A person shall be deemed to be available for work while participating in a course of education, training or development approved by the Minister provided that

s/he is at least 21 years of age 
s/he has been in receipt of JA / JB for at least 6 months (156 days) 
s/he has given prior notice of his/her intention to participate in the course. "

It seems unfair but it looks like someone has to wait six months before they can use their initiative !


----------



## Swallows (11 Oct 2008)

Is he out at the course during daytime hours or is evening time?. If it's in the daytime then he might as well do a full time FAS course and get paid the allowance which takes him off U/A. He will get the same money plus a travel  expenses and a few Euro for food.


----------



## twofor1 (11 Oct 2008)

Alphabet said:


> Asides from this he is worried that if he is not signing on for this, he will not be entitled to his state old age pension at 65 as he will be short stamps. Is this accurate?


 
To qualify for a full contributory pension you would need an average of 48 or more contributions over your working life.

If you have an average of between 20 and 47 you would qualify for a 98% contributory pension.

A worst case scenario your Dads 32 years alone would easily put him in the 98% bracket.

Its all here www.welfare.ie/publications/sw112.html#4


----------



## Welfarite (14 Oct 2008)

Pennyscraper said:


> If he was working as a night porter or as a nurse or any other potential kind of night work, he could do those courses and his job simultaneuously. I might be wrong, but it sounds like some young kid sitting in a welfare office with a narrow definition of what 'available for work' means. Push and push. You know you are right.


 

There is the option of appealing the decision. Has he done this? What is the EXACT wording of the disallowance. From the info. you give, he is "not available for work" on two days per week (number of hours at classes is not relevant, it could 2 or 10, the definition of availability is be that for full day). But the four hours at other classes? what days?
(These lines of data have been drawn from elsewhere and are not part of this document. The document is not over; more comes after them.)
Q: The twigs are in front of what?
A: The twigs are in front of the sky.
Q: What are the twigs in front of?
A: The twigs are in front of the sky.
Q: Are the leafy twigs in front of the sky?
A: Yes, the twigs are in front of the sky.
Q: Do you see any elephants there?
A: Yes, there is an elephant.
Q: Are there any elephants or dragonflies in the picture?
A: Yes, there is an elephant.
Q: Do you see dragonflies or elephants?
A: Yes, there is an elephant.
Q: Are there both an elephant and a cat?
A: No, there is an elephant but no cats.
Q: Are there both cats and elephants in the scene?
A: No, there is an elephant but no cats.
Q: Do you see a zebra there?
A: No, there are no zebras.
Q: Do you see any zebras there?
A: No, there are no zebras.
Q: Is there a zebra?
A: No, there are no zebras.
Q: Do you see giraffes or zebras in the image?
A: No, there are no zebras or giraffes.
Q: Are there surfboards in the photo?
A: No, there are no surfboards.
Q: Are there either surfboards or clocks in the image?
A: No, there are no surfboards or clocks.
Same or other days? how many days?


----------



## Alphabet (14 Oct 2008)

Hi all, Many thanks for taking the time to reply.  He has reduced one course to 2 hours and moved the two courses to evening times so that he is free all day.  He has also made applications for several jobs. He has registed an appeal.  
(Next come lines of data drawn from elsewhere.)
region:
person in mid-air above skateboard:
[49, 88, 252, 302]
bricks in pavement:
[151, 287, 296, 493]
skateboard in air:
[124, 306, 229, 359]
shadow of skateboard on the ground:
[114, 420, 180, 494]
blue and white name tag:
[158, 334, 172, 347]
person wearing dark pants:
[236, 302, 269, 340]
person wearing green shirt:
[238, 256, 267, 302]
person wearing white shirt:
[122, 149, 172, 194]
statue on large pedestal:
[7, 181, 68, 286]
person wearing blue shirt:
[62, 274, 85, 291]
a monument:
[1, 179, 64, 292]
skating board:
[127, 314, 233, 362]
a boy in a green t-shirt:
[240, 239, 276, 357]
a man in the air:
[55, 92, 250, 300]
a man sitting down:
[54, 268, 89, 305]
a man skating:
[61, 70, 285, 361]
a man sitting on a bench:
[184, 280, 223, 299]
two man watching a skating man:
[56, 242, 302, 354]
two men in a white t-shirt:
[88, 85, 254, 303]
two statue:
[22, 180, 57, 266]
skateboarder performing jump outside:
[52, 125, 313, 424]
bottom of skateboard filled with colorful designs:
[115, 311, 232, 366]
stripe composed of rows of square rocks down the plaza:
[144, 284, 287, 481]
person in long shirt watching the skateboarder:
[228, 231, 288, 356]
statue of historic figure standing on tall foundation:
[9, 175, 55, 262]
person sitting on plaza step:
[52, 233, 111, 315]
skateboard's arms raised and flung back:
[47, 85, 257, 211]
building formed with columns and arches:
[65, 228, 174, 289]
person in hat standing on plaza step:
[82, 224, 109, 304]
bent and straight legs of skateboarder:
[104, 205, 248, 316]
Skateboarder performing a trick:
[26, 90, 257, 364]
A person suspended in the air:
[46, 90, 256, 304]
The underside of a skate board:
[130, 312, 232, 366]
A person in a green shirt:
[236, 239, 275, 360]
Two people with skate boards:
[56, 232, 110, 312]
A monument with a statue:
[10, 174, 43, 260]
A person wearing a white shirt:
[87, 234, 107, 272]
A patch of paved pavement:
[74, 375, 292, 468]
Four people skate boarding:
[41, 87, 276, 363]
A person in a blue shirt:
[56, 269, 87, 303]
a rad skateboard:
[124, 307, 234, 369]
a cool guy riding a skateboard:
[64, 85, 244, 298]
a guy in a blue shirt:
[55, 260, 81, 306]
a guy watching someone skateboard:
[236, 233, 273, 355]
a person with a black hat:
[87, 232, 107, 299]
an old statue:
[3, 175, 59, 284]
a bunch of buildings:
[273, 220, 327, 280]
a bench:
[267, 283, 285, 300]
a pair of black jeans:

I have spent a great deal of time on the welfare.ie site and I find it confusing.  I find Revenue.ie more straightforward, but unfortunately no help in these types of situations.  

For anyone else who is wondering about their pension contributions, what we have done is called the PRSI Central Records section in the Department of Social and Family Affairs and requested the records to be sent to us.  We have also requested a Pensions Forecast Pack from the Department of Social and Family Affairs in Sligo (Pensions).  You must be over 60 to get this.  The two together are supposed to clearly show you if you have enough contributions or need to make more etc...might help someone else.  

Many thanks again.


----------



## Welfarite (15 Oct 2008)

Make sure he continues to sign while awaiting appeal. Also, make sure he gets a new decision based on his new course arrangements! The disallownace was obviously based on the old arrangemets.


----------